Oh, Dax Baudouin wasn’t just insanely handsome. Handsome she could handle. He was also dark, inside and out, and dangerous in that mysterious way that tempted her even when she knew better. His body was massive—everywhere—and today it was soaked. All the way through.

Like he hadn’t bothered to get naked before showering.

His white button-up was wet around the collar and down his chest, the material translucent, clinging to his hard-cut upper body and hinting at the impressive collection of tattoos that were hidden beneath.

Great, now she was thinking about him naked. In her shower. His smirk said he knew it. Just what she needed, a little game of I’ve seen you naked to make her already humiliating day that much more humiliating.

Clearly, karma was bitch slapping her for her one transgression.
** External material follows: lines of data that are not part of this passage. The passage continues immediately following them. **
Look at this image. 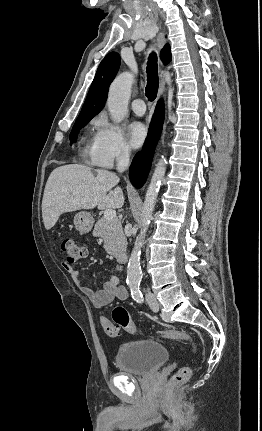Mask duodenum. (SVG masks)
Wrapping results in <instances>:
<instances>
[{
    "mask_svg": "<svg viewBox=\"0 0 262 431\" xmlns=\"http://www.w3.org/2000/svg\"><path fill=\"white\" fill-rule=\"evenodd\" d=\"M128 261V255L126 253H121L118 256V262L121 264H125Z\"/></svg>",
    "mask_w": 262,
    "mask_h": 431,
    "instance_id": "duodenum-1",
    "label": "duodenum"
}]
</instances>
Then again, Dax Baudouin was one hell of a transgression to have, but she had known that the second she’d agreed to go back to his hotel room. He was her first and only one-night stand, a no-panties-allowed kind of affair that blew her mind. It blew some other parts too, but she didn’t want to think about that here. Not with her goal of her Greek restaurant just in arm’s reach.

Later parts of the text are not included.